# Help needed for moving arms



## samhayne (Jul 3, 2008)

Hi, 

Xmas out of the way i'm now moving back to my halloween stuff.

I've started to plan my werewolf last year but never had the change to actually work on it.

the werewolf will be full size standing up and want both arms to move slowly up and down.

any one got some tips on how i can proceed with the arms movement ?

The prop will be a stand alone prop in the middle of the frontyard, so no wall or tree to help.

thanks in advance.

Sam


----------



## halstaff (Nov 18, 2009)

Here's a link that I've used on a couple of props - http://halloweenpropmaster.com/u-built_it.htm
To get the arms to move, simply put in a cross fitting instead of the T at the shoulders allowing you to attach the arms. Then simply extend the shoulder piece through the cross fittings and attach the arms. They will now move as the head nods. If you build the complete unit your head will also rotate.


----------



## SuperCreep31 (Nov 22, 2009)

i would love to know how to do that myself...let us know if you find something.


----------



## DarkLore (Jan 25, 2009)

If you look at examples of how people make gravediggers with a swaying arm (holding lantern), you'll get the idea. I'd use a wiper motor for more torque than a deer motor.

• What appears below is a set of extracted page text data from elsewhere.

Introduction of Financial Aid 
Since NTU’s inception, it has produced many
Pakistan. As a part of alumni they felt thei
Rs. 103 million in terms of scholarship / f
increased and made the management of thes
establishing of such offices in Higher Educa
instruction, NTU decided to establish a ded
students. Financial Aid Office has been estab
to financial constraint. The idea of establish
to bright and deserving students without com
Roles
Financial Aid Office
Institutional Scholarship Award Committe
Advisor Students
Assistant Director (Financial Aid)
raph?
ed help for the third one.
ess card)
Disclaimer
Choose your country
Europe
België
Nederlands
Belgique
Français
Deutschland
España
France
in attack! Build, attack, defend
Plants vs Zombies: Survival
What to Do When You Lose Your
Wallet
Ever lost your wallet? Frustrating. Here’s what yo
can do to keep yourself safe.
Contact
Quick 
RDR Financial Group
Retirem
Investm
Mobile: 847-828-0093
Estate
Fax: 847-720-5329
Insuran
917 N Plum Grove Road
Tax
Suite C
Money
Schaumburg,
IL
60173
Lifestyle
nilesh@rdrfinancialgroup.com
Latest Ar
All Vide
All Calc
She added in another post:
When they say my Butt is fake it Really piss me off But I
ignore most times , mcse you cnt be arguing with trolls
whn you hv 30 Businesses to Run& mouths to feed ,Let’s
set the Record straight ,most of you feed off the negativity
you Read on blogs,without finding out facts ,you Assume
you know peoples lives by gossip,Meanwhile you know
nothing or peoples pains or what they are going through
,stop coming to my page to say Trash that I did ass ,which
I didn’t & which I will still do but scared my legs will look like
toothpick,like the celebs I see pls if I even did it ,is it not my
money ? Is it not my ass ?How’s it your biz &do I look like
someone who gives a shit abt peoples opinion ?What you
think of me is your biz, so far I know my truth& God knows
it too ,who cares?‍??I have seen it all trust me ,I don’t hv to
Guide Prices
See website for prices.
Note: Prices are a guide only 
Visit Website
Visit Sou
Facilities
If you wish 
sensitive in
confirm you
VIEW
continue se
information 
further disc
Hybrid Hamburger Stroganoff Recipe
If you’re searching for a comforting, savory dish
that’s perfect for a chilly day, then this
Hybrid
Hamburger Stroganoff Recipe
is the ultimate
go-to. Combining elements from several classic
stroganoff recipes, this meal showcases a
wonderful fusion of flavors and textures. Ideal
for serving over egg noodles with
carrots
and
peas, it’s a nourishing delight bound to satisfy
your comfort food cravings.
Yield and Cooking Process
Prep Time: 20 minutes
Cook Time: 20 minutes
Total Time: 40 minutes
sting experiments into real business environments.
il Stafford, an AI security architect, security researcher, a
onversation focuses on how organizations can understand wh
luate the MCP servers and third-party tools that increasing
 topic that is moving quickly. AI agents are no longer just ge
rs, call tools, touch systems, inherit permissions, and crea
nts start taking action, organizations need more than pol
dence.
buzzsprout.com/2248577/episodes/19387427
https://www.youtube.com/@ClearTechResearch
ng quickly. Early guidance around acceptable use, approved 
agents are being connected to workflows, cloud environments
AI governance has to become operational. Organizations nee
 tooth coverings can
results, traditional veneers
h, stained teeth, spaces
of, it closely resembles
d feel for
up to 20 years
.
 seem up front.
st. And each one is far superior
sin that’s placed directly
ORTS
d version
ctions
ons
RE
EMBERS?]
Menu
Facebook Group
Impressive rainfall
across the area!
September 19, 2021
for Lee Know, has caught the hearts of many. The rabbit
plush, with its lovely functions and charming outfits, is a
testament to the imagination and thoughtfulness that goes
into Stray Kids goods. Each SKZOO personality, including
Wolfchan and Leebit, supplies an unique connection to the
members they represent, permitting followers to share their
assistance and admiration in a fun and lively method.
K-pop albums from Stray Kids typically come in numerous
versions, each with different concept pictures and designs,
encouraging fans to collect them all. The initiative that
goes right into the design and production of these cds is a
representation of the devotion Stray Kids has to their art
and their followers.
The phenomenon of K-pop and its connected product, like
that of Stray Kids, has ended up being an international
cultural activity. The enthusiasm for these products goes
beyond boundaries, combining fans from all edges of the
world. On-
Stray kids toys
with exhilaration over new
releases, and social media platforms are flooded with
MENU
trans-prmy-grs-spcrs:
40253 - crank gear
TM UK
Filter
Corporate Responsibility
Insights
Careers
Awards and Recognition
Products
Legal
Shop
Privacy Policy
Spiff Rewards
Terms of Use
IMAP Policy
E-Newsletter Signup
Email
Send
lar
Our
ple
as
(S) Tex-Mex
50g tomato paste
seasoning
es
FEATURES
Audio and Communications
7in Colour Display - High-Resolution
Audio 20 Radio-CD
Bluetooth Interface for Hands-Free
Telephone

There's a good example here on the forum, but I can't find it. So here's a quicky sketch that might help....


----------



## DarkLore (Jan 25, 2009)

For my werewolf, I chose to move the torso rather than the arms. A sketch of the framework I used is shown in my albums. It made it easier to build and pivot.


----------



## samhayne (Jul 3, 2008)

thanks a lot halstaff and darklore, 

Like always i found exactly what i'm looking for.

Great work on that werewolf DL.

Thanks everyone.

Sam


----------